To disable the auto lock screen when idle, the easiest solution which requires only a click is to download this registry fix file, run it on the computer that is automatically getting locked and restart the PC for the changes to take effect. Alternatively, here are the steps if you prefer to do it manually.
1. Right click Desktop and select Personalize
2. Click Screen Saver
3. Uncheck “On Resume, display logon screen” and click OK.
Now you can remain idle on the remote desktop connection as long as you want and you won’t be locked out. And obviously this also works on an ordinary PC if you keep receiving the login screen whenever you come out from a screensaver.
If the “On Resume, display logon screen” checkbox is disabled or grayed out like what is shown at the screenshot below, it means that there is a group policy being implemented probably by your company’s network administrator to prevent the local logged in user from changing this setting.
Fortunately bypassing the policy is as easy as download and running another registry fix. We’ve provided two different registry fixes where you can either delete the policy so that it will be possible for you to manually enable/disable the settings, or you disable the option while maintaining the checkbox grayed out.
Download Reg Fix to Delete Password protect the screen saver Group Policy
Download Reg Fix to Disable Password protect the screen saver Group Policy
Thank you so much for sharing! I’ve got a Windows 2019 server which is continually running a script, and every time the screen locked up, the script would fail. It was driving me crazy having to constantly switch over to that session just to keep the screen alive, and all the tricks with editing group policy, disabling screen saver, keeping monitor constantly on, etc. had done no good. This appears to have finally solved it!

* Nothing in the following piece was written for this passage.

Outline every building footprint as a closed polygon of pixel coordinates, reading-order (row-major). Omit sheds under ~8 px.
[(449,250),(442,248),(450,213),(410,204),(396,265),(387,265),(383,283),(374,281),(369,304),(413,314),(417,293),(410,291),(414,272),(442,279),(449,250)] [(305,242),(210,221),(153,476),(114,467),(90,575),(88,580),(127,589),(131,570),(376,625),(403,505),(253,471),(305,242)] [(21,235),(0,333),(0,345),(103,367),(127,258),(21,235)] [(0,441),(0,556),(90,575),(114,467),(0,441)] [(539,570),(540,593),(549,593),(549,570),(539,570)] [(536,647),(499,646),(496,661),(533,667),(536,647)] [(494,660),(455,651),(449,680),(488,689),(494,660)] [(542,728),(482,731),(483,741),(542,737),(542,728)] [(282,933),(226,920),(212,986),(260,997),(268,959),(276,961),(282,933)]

Thank you! I was getting frustrated at how often I had to log back into my RDC. I turned off the screen saver, and adjusted the power/idle settings, but it still kept locking. Ticking that check box was the one thing I was missing, and now it works great! Thank you!
thanks to match it help me
Go around group policy thing doesn’t work for me.
Awesome thanks alot you help
In your introduction, you make it sound like VNC or TeamViewer are superior to RDP, which is wrong. VNC actually transmits video as a stream of compressed images (eg. JPEGs), i assume TeamViewer does something similar though its a bit faster. RDP just sends a stream of rendering instructions to the client OS, which then reconstructs the image. RDP compared to VNC is very low bandwidth and latency. In addition you can easily access drives and printers (without the need for a driver) from the client machine in the RDP session.